### What you are asked to do
Render part of the listing as a Markdown table with the columns Row and Listing line, skipping any blank lines. Begin at the line that contains "Please note that" and stop after the line that contains "the user's permissions.".

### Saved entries
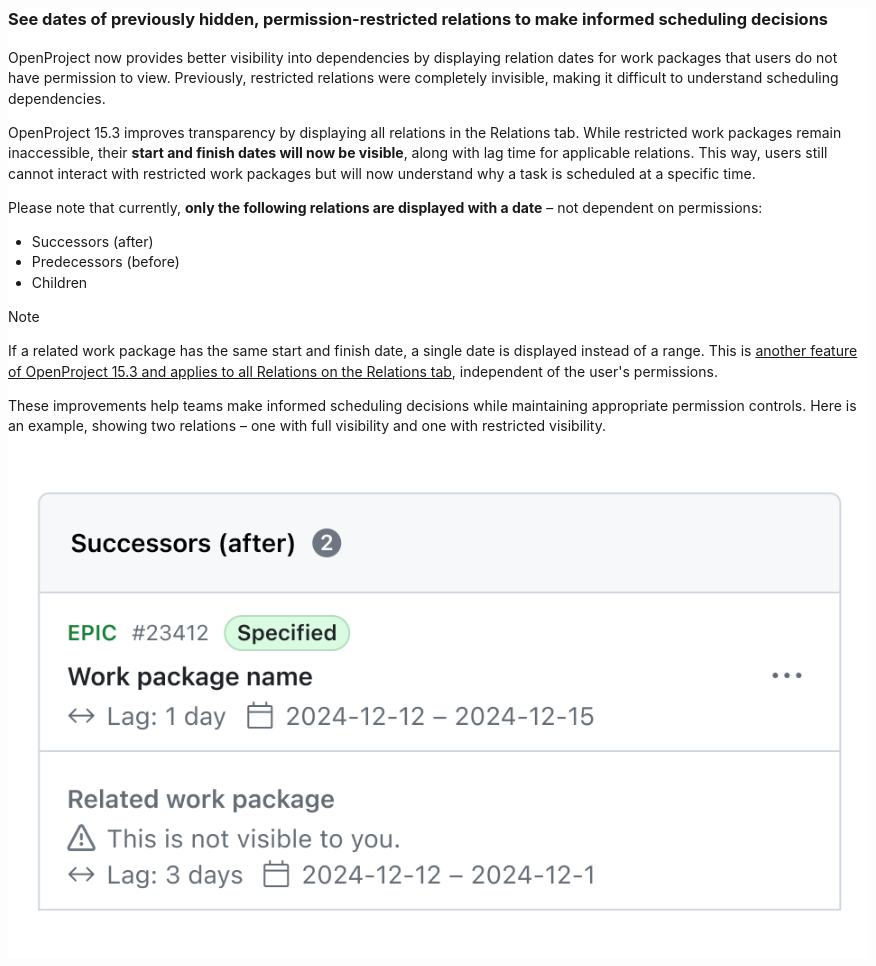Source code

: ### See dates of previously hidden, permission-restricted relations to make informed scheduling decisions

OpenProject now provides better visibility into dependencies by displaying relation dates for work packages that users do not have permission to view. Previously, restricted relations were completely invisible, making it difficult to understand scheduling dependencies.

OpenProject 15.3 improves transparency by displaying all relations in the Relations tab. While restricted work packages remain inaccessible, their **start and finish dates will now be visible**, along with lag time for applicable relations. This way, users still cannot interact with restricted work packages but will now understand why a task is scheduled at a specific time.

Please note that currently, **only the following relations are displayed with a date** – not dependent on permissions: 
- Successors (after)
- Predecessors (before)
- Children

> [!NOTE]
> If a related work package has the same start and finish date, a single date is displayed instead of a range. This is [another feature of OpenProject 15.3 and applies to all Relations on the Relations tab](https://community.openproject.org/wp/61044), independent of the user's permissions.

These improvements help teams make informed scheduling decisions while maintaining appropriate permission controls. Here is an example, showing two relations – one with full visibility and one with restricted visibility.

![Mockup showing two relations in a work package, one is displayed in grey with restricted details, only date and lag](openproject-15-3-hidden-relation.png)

### Result below
| Row | Listing line |
|---|---|
| 1 | Please note that currently, **only the following relations are displayed with a date** – not dependent on permissions:  |
| 2 | - Successors (after) |
| 3 | - Predecessors (before) |
| 4 | - Children |
| 5 | > [!NOTE] |
| 6 | > If a related work package has the same start and finish date, a single date is displayed instead of a range. This is [another feature of OpenProject 15.3 and applies to all Relations on the Relations tab](https://community.openproject.org/wp/61044), independent of the user's permissions. |